Amazon Wants to Make a Phone Again, Because Apparently the Fire Phone Wasn't Painful Enough
Project Transformer: A Bold Name for a Very Risky Bet
Amazon, the company that brought you a smartphone so unwanted it went from $199 to 99 cents in six weeks, reportedly fancies another crack at the mobile market. According to a Reuters exclusive, the retail giant is developing a new AI-powered handset codenamed 'Transformer' through an internal team called ZeroOne. Because nothing says "we've learned from our mistakes" quite like giving your secret phone project the most dramatic name imaginable.
Who's Behind the Wheel?
The ZeroOne team is led by J Allard, a former Microsoft veteran of 19 years who co-created the Xbox and also had a hand in the Zune and the ill-fated Kin phone. Allard reports to Panos Panay, the ex-Microsoft Surface chief who jumped ship to Amazon in 2023 to run its devices and services division. Teams are spread across Seattle, San Francisco, and Sunnyvale, having been formally assembled by May 2025.
On paper, that's a solid leadership lineup. In practice, one of those executives helped build the Xbox (brilliant) and the Zune (less brilliant). The track record is, shall we say, mixed.
The Fire Phone: A Quick History Lesson in Humility
For anyone who has mercifully forgotten, Amazon launched the Fire Phone on 25 July 2014. It sold roughly 35,000 units in its first 20 days, capturing a jaw-dropping 0.02% of the US and Canadian smartphone market. The unsubsidised price tumbled from $650 to $160. Amazon took a $170 million write-down in Q3 2014, including $83 million in unsold inventory gathering dust in warehouses.
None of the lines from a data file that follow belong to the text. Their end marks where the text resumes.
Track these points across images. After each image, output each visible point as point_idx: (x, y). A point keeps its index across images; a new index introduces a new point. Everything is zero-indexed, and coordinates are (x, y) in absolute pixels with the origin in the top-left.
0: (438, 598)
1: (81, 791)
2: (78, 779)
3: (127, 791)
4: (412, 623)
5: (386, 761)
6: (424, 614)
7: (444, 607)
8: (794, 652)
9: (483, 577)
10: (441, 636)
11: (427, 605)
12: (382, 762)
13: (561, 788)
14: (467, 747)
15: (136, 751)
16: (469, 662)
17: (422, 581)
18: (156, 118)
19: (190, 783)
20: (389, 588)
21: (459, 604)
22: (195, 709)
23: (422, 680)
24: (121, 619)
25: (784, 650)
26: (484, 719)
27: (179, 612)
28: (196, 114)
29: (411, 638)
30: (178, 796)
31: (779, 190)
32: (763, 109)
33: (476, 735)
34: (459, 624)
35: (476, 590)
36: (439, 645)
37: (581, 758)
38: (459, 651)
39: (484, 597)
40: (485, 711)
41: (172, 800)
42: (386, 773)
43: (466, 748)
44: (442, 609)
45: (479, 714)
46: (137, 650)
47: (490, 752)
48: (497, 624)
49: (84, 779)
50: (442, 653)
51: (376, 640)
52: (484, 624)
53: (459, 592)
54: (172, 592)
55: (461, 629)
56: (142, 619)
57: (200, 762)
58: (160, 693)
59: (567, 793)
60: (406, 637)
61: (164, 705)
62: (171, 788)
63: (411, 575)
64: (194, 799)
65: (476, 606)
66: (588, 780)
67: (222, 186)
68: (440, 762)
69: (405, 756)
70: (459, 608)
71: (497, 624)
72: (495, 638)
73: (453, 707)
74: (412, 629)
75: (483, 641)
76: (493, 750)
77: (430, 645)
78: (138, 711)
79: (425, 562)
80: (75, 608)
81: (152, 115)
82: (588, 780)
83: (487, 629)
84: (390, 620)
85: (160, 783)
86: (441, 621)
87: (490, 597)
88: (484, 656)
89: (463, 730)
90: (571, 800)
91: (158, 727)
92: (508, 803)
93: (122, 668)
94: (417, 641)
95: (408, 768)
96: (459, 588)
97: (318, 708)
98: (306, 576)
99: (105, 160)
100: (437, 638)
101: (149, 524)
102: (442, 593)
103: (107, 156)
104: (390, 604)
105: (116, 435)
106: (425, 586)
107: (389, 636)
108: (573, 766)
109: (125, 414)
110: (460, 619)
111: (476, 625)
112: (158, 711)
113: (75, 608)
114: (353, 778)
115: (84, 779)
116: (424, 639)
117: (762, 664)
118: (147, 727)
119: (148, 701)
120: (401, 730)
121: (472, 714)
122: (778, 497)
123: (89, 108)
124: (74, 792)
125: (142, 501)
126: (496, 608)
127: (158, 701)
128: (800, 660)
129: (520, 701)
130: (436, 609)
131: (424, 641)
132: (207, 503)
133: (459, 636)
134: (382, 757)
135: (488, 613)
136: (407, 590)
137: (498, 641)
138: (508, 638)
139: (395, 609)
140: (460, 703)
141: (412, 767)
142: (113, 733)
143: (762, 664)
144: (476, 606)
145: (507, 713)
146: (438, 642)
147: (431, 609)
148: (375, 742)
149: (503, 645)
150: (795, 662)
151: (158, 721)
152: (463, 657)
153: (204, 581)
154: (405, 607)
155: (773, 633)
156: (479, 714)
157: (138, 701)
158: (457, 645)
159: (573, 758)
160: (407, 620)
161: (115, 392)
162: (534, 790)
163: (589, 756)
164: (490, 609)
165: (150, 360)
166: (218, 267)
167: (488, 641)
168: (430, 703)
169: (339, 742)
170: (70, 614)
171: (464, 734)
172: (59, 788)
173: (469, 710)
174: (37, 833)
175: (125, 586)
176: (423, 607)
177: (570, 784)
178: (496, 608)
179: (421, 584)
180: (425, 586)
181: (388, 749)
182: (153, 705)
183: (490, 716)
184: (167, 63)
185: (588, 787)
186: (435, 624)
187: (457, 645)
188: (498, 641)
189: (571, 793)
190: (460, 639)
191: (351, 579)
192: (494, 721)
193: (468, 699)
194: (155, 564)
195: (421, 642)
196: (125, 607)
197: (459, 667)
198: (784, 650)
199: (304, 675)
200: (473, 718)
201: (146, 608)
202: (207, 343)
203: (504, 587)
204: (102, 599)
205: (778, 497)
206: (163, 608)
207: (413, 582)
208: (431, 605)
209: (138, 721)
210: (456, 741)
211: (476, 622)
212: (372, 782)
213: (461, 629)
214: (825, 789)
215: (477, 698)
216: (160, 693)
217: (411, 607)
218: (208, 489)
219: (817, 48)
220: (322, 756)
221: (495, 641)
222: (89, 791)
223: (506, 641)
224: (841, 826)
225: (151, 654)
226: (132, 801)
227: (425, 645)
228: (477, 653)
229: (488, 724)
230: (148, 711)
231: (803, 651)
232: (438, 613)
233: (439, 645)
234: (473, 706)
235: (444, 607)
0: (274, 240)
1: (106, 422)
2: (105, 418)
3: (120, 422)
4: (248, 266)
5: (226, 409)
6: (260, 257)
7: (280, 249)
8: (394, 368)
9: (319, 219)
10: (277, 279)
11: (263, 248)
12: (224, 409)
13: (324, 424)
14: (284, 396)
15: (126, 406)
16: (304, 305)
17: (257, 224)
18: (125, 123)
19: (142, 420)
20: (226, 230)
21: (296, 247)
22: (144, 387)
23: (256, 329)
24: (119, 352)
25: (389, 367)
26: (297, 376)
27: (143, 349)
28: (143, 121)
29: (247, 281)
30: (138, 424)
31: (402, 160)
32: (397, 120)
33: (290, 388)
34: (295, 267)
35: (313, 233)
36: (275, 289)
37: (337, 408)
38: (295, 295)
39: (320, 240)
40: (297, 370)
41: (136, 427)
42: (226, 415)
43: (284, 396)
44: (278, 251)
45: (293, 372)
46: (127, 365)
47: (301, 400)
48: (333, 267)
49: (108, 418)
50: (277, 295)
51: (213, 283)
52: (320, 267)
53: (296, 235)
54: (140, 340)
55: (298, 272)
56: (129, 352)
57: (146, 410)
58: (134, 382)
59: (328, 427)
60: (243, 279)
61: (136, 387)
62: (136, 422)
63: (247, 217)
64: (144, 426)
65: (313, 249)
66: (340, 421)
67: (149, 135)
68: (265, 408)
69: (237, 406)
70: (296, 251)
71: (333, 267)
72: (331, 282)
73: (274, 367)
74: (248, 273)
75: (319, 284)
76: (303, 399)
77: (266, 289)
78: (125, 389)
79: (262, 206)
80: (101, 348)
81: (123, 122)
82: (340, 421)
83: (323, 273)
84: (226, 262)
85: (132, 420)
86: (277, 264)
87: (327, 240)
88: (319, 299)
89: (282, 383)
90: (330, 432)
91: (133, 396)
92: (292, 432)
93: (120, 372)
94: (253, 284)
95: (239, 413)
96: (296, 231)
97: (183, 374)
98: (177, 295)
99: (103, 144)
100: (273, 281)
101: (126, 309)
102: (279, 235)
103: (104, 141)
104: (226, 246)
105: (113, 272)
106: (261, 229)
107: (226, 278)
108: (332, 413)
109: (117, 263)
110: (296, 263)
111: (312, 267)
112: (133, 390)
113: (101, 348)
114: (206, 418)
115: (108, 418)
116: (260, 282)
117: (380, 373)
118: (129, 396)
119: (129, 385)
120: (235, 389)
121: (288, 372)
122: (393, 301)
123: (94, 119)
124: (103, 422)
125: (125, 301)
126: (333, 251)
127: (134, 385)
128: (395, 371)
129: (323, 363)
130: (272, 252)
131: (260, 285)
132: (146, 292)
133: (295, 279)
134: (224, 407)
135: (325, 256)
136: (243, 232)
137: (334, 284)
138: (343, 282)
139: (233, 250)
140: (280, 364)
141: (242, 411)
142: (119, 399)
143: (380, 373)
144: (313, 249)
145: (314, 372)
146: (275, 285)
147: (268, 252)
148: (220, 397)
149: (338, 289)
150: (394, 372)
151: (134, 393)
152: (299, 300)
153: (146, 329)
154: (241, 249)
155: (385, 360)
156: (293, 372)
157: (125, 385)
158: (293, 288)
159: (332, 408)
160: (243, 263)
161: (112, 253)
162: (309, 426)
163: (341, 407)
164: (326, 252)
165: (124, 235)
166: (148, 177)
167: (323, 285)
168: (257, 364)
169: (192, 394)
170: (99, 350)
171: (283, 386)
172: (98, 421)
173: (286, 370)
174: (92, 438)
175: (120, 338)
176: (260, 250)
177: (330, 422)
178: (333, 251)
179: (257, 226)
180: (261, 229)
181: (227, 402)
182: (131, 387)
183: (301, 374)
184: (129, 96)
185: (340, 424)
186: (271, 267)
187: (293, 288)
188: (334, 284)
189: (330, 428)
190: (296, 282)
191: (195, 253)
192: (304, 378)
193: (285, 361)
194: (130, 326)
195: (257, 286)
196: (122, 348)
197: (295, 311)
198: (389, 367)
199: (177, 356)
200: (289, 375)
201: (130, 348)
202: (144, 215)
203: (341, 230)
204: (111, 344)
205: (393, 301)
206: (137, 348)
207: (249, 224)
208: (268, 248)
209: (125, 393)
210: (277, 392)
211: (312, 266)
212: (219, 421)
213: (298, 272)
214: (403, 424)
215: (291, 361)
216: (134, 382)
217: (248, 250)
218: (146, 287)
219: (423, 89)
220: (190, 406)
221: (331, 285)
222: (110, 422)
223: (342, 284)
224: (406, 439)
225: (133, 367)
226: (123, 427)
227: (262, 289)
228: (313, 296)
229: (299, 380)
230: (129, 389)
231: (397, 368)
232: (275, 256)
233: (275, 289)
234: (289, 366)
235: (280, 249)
Production was quietly killed by August 2015, just 14 months after launch.
The core problem? Amazon tried to out-feature the iPhone with gimmicks like Dynamic Perspective (a 3D effect nobody asked for) while running Fire OS, which lacked the apps people actually wanted. It was a masterclass in misreading the market.
Why the Timing Could Not Be Worse
Here's where it gets particularly spicy. The global smartphone market is forecast to decline 12.9% year-on-year in 2026, dropping to 1.12 billion units according to IDC. That's the sharpest fall on record, driven largely by memory chip shortages as Meta, Google, and Microsoft hoover up supply for AI infrastructure. Meanwhile, the average selling price of a smartphone is projected to climb 14% to a record $523.
So Amazon wants to enter a shrinking market where devices are getting more expensive to build. Brave, or foolish? Possibly both.
The Dumbphone Angle Is Actually Interesting
The one genuinely intriguing detail is that Amazon is reportedly exploring two approaches: a traditional smartphone and a minimalist 'dumbphone' inspired by the Light Phone. If there's a smart play here, this is it. The digital detox movement has real momentum, and a stripped-back, AI-first device that handles essentials without the doom-scrolling could find an audience that Samsung and Apple are ignoring.
That said, Reuters could not confirm pricing, revenue targets, or any financial commitment. Sources cautioned the project could still be scrapped entirely. Amazon has not commented.
Should UK Readers Care?
Not yet. There has been zero mention of UK availability or pricing. Given that the original Fire Phone launched as an AT&T exclusive in the States and barely made it across the Atlantic, British consumers should probably keep their wallets firmly shut for now. If you're in the market for a new phone today, this is not the one to wait for.
The Verdict
Amazon has the resources to attempt almost anything, but resources alone did not save the Fire Phone. The smartphone market is brutal, mature, and actively contracting. The minimalist device concept has legs, but a full-blown smartphone competitor launching into a 13% market decline feels like a solution looking for a problem. We'll believe it when we see it on a shelf.